O Pampa foi implantado com sucesso em Aracaju no ano de 2006. Pelo programa, é possível acompanhar o perfil e a frequência dos apenados pela internet, assim como os dados dos setores de serviço Psicossocial e instituições sociais cadastradas.

Além das penas restritivas de liberdade não terem cumprido o papel ressocializador, de acordo com o Departamento Penitenciário Nacional do Ministério da Justiça, o custo de um preso equivale ao de dez alunos na escola pública, no ensino fundamental.
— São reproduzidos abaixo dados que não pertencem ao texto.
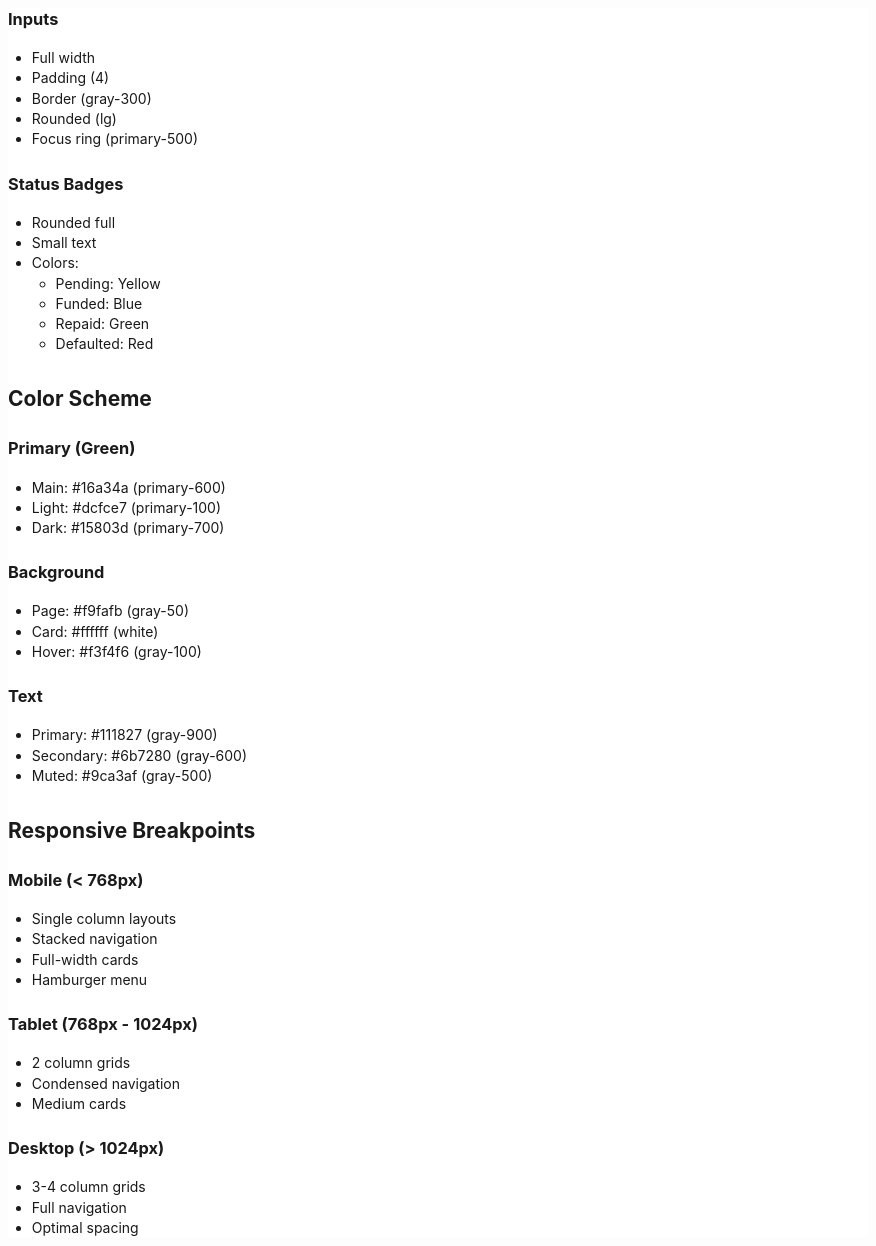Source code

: ### Inputs
- Full width
- Padding (4)
- Border (gray-300)
- Rounded (lg)
- Focus ring (primary-500)

### Status Badges
- Rounded full
- Small text
- Colors:
  - Pending: Yellow
  - Funded: Blue
  - Repaid: Green
  - Defaulted: Red

## Color Scheme

### Primary (Green)
- Main: #16a34a (primary-600)
- Light: #dcfce7 (primary-100)
- Dark: #15803d (primary-700)

### Background
- Page: #f9fafb (gray-50)
- Card: #ffffff (white)
- Hover: #f3f4f6 (gray-100)

### Text
- Primary: #111827 (gray-900)
- Secondary: #6b7280 (gray-600)
- Muted: #9ca3af (gray-500)

## Responsive Breakpoints

### Mobile (< 768px)
- Single column layouts
- Stacked navigation
- Full-width cards
- Hamburger menu

### Tablet (768px - 1024px)
- 2 column grids
- Condensed navigation
- Medium cards

### Desktop (> 1024px)
- 3-4 column grids
- Full navigation
- Optimal spacing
Já a aplicação do modo alternativo de punição, nos casos menos graves, proporciona a diminuição da reincidência, a geração de maior segurança com menores custos e, principalmente, a ressocialização por meio do engajamento do apenado na rede social.

A adoção de políticas de fomento às medidas e penas alternativas foi incluída como recomendação aos Tribunais de Justiça na Carta de Salvador, na qual estarão sintetizadas as principais sugestões de melhorias para o Poder Judiciário levantadas durante o evento. “Esse é um item de extrema importância para resolver problemas do setor carcerário do Brasil”, afirmou o desembargador Marcus Faver (TJRJ), presidente do Colégio de Presidentes.

Como forma de repercutir melhor as iniciativas conjuntas dos Tribunais de Justiça, como a de penas alternativas, a desembargadora de Sergipe apresentou o novo Portal do Colégio de Presidentes na internet www.colegiodepresidentes.jus.br e a nova logomarca da instituição, projetos realizados por equipe do próprio Judiciário sergipano.

Ao final do evento, seguiram as comemorações dos 400 anos de instalação do Tribunal de Justiça da Bahia, o mais antigo das Américas. Nesse evento, a desembargadora Marilza Maynard, primeira e, ainda, única mulher a integrar a Comissão Executiva do Colégio de Presidentes foi homenageada com a outorga da Medalha do Mérito da Magistratura.